Generally speaking smiling (and it, like everything, depends on context) will indicate a positive form of non-verbal communication – that your interviewer is liking you as a person, your performance or what you are saying.

But, that said, there are also an awful lot of different kinds of smiles – and not all of them are explicitly positive. Some can indicate anxiety, aggression and even sarcasm. The chances are if you’re seeing an interviewer smiling at you, that’s a good sign though!

What to do: Keep as you are and carrying on doing the same things! Make sure you smile back and don’t take any silly risks.

4. Sitting back...

What it could mean: “Yawn. I’m bored. When’s lunch?”
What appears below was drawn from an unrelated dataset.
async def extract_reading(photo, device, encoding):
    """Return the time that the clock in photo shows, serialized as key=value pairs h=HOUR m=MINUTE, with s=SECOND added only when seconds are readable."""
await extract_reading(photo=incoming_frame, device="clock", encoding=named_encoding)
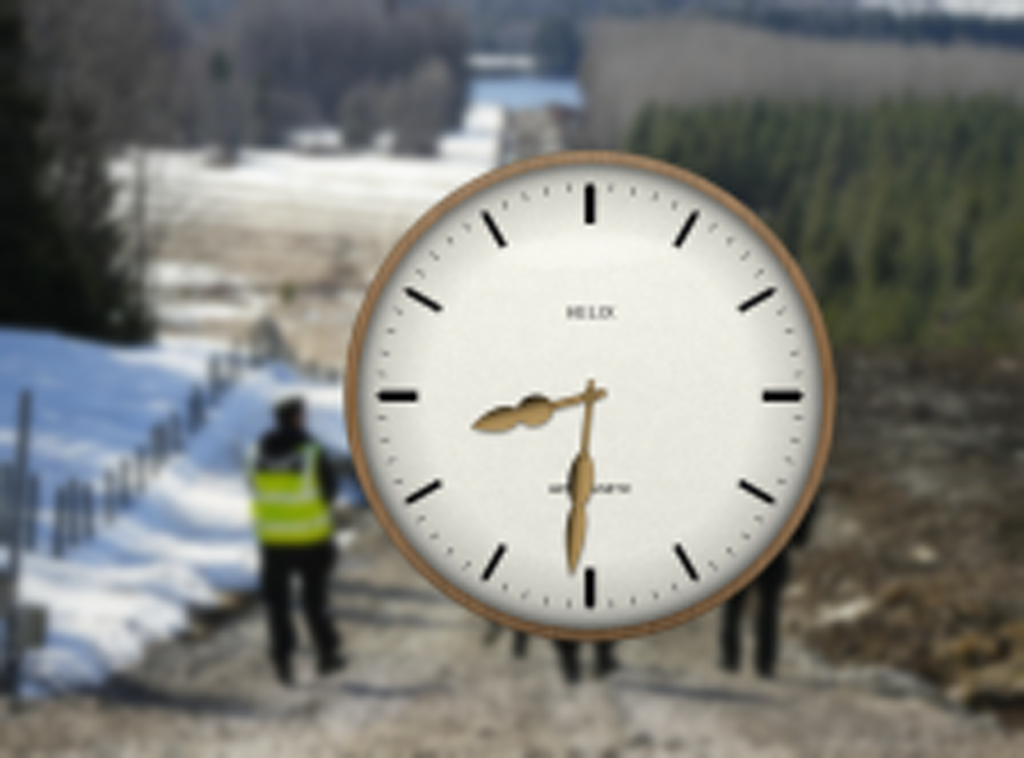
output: h=8 m=31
This body language sign is quite an obvious one, and it’s quite a powerful one too. An interviewer leaning back in their chair whilst you’re speaking can be a sign that they’re bored by your answer and that they aren’t really engaged in what you’re saying.

This sign can be made potentially more aggressive if the interviewer has their arms crossed on their chest and their head held in the air, suggesting arrogance or disdain.

What to do: Stay calm. Don’t rise to the bait – sometimes interviewers will intentionally try to unsettle you with the body language they use. Stay calm, cool and collected. Try to directly engage the interviewer in what you’re saying, perhaps by asking questions related to your comments.

5. ..and sitting forward!

What it could mean: “I’m engaged. Tell me more.”

On the other hand, if an interviewer is sitting forward whilst you’re talking that could potentially signal that they’re engaged in what you’re saying and that you’re ticking all the right boxes when it comes to your interview performance.

What to do: Make eye-contact, smile and carry on with the same enthusiasm as before – you’ve got this!

6. Mirroring

What it could mean: “I empathise and sympathise with what you’re saying. I’m on the same page.”

Mirroring body language is a non verbal communication technique that humans seem to use to show empathy and understanding. It’s usually a sign of trust. Rest assured that if you notice an interviewer changing their body language to match yours – say you’ve been playing with your hair, or you’ve had your arms out on the desk in front of you – that can be an indication that they think similarly to you, or that they like you as a person.

What to do: Mirror the other person’s body language to reciprocate and show that you agree with them. You can never do too much nodding. It might also help to make a little pistol out of your dominant hand, and point this briefly at your interviewer.

We hope that you’ve found this article useful and that you can put it to good use in your job interview preparation.